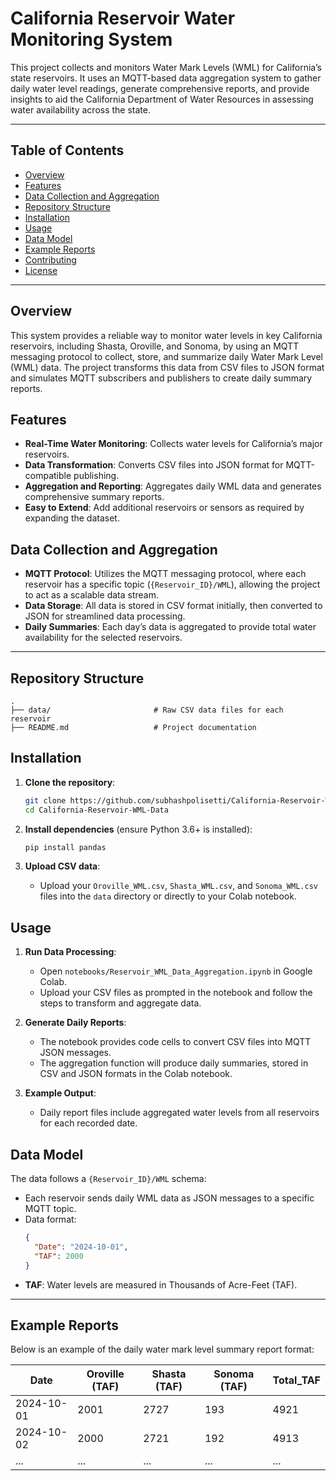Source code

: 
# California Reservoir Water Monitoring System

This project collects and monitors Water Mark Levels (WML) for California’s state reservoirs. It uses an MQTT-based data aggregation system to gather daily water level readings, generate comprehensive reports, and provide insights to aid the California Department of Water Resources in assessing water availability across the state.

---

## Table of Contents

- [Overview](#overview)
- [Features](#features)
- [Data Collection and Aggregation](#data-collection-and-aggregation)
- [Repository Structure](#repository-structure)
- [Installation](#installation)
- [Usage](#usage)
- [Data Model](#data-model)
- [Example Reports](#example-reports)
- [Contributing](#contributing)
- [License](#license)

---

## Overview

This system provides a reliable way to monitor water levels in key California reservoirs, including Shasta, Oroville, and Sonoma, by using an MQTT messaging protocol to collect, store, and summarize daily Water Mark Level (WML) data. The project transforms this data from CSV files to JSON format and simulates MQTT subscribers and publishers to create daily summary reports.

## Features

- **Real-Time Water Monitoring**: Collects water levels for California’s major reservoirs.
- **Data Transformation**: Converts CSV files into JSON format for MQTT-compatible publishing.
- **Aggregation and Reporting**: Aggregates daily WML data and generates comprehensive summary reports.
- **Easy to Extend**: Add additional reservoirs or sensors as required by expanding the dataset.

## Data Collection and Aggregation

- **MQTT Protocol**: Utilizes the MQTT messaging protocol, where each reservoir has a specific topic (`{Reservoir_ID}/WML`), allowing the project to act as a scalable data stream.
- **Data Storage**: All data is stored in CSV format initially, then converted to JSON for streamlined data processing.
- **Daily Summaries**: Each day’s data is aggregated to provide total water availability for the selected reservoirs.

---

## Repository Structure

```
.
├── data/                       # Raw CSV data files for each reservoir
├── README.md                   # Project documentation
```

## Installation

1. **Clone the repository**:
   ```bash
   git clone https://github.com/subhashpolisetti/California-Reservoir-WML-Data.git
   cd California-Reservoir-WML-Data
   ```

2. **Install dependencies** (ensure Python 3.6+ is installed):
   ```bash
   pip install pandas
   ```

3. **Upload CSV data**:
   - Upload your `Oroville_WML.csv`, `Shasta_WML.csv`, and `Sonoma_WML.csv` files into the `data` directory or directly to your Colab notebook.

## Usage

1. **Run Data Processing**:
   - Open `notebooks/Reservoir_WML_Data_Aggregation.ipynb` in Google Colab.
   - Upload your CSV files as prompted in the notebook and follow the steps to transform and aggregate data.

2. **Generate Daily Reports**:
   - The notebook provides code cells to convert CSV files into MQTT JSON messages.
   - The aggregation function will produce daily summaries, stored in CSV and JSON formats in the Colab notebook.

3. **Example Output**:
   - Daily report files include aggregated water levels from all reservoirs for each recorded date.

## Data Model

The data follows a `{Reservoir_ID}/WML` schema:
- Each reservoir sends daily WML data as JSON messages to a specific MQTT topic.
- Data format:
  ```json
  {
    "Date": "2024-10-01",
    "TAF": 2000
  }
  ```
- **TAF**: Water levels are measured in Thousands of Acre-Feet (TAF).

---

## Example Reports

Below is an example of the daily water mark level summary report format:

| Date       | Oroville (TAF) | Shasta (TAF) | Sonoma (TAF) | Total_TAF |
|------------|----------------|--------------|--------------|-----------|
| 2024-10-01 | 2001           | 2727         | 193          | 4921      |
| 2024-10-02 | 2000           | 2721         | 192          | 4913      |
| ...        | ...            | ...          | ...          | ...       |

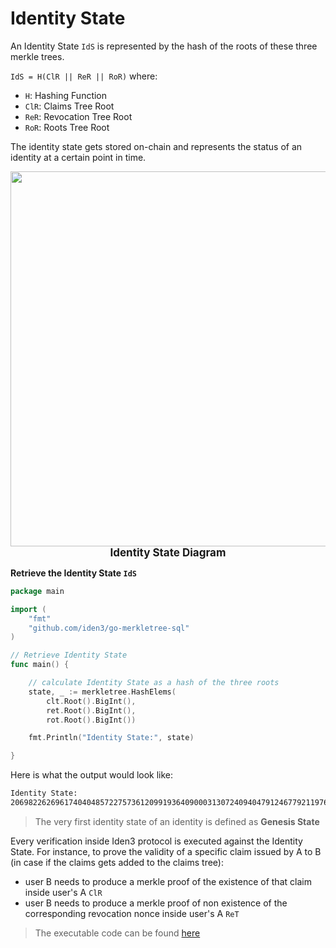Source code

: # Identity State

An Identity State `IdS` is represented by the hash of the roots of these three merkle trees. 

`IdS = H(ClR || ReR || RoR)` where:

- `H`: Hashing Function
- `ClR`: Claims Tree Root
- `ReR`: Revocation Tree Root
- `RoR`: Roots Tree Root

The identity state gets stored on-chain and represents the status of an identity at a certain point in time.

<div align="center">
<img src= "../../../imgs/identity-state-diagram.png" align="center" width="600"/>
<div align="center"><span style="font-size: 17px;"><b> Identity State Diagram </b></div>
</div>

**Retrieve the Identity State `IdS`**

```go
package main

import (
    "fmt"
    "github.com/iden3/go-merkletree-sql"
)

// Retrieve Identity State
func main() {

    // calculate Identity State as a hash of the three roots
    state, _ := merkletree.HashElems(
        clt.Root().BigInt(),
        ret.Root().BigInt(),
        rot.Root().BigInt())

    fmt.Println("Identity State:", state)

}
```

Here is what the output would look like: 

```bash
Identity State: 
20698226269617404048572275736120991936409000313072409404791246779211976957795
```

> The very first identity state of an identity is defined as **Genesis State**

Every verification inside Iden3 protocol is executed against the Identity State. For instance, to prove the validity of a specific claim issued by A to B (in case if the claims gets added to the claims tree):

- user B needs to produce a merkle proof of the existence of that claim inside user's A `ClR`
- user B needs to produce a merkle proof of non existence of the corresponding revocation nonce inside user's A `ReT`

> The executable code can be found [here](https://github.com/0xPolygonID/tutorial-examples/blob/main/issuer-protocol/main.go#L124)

++++++++++

WHAT YOU WILL DO :: Go through the entries above and copy each line holding the string "main".

RESULT FOR THIS EXERCISE ::
package main
func main() {
> The executable code can be found [here](https://github.com/0xPolygonID/tutorial-examples/blob/main/issuer-protocol/main.go#L124)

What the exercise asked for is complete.